The STC 236 here is stamped in black inc & is consistent with the schematic. This set may actually be Music Masters own, & they were struggling for parts.

One can normally tell if its been got at underneath. However HMV, Astor& others tended to list the mods made. The cabinet is often not a guide Astor 11-4 and others were Heinz 57 varieties of not the same & we had 3 same Astor cabinets containing three different chasses.
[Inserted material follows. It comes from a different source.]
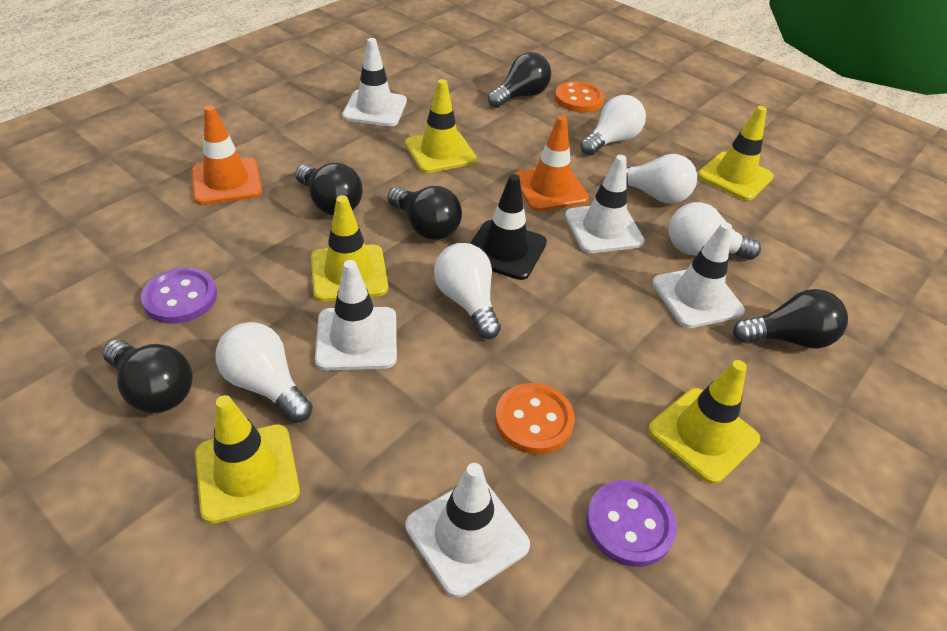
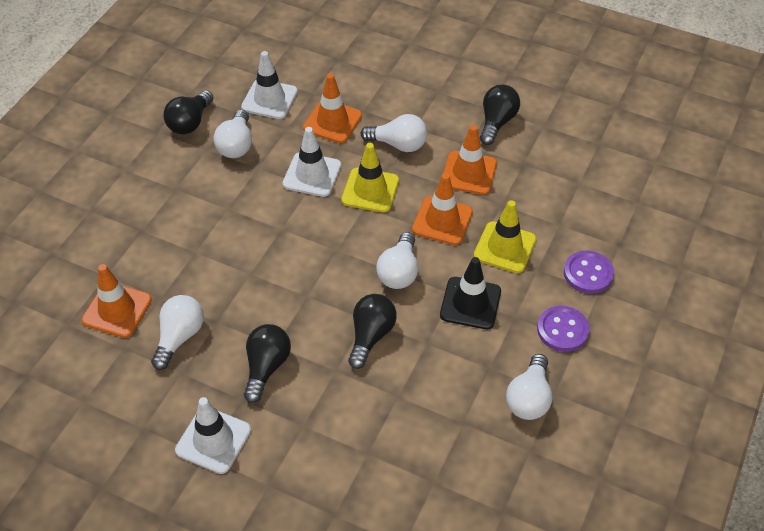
black light bulb: [103,340,193,413] [295,163,363,215] [387,186,462,240] [488,52,551,108] [733,289,848,349] = 5 -> [164,90,214,134] [244,324,291,403] [348,294,397,369] [480,85,520,145] = 4
orange button: [495,383,575,454] [555,81,604,113] = 2 -> none = 0
orange traffic cone: [192,105,262,205] [514,115,589,211] = 2 -> [82,264,152,338] [303,74,362,143] [412,173,473,245] [443,125,497,195] = 4
white traffic cone: [315,260,397,371] [342,38,407,127] [405,463,530,598] [565,155,645,253] [652,222,745,328] = 5 -> [175,397,251,474] [241,51,298,119] [283,127,341,197] = 3
yellow traffic cone: [195,395,300,524] [311,195,388,302] [405,79,477,173] [648,360,760,484] [698,106,774,201] = 5 -> [341,143,399,213] [474,200,536,273] = 2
It may be a case of reverse engineer.

 Return to top of page · Post #: 8 · Written at 4:39:46 PM on 7 July 2019.
STC830's Gravatar
 Location: NSW
 Member since 10 June 2010
 Member #: 681
 Postcount: 1007

A couple further points

There can be errors and omissions in STC circuits in AORSM.
I have an STC 632 where the serial number is written rather than stamped on the Code label.

No doubt other makers are the same - humans under the pressures of production.
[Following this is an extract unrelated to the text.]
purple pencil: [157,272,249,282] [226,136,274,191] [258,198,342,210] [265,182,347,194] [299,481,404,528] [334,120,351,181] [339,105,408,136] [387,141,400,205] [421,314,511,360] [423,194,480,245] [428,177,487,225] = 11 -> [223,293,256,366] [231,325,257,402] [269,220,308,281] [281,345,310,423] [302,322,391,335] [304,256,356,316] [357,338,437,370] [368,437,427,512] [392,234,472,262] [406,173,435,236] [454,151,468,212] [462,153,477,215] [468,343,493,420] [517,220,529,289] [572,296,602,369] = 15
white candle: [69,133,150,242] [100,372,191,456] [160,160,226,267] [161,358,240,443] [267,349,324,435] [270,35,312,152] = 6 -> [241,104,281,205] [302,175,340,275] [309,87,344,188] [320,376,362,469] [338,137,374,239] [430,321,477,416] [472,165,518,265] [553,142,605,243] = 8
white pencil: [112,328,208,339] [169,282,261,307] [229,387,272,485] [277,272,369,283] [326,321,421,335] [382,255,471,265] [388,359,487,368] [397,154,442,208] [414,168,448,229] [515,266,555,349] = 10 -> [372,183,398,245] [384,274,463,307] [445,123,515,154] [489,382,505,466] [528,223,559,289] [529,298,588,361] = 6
 Return to top of page · Post #: 9 · Written at 8:54:55 AM on 8 July 2019.
Marcc's avatar
 Location: Wangaratta, VIC
 Member since 21 February 2009
 Member #: 438
 Postcount: 4506

If you want to see a Friday afternoon rush before public holiday; nobody really checked it circuit : Have a look at the circuit for Philips 172 in AORSM's

 Return to top of page · Post #: 10 · Written at 12:18:47 PM on 8 July 2019.
Gandhn's Gravatar
 Location: Cameron Park, NSW
 Member since 5 November 2010
 Member #: 770
 Postcount: 351

I couldn't find it in AORSM, but Radiomuseum has a circuit.

The antenna input seems a bit odd, going into the bottom of the RF coil, but I'm not an expert on permeability tuning, so it may be right. I also noted the first filter cap negative is grounded, when it more commonly is returned to the back bias resistor.

Am I missing something?


 Return to top of page · Post #: 11 · Written at 3:44:45 PM on 8 July 2019.
Marcc's avatar
 Location: Wangaratta, VIC
 Member since 21 February 2009
 Member #: 438
 Postcount: 4506

Sorry wrong Philips it was Philco 47-40.(still Philips). That is in AORSM, The 172 I got from Kevin Chants site; Always have issues with Radio Museum, & circuit downloads.

The tuning circuit is not earthed & the loudspeaker has no cone.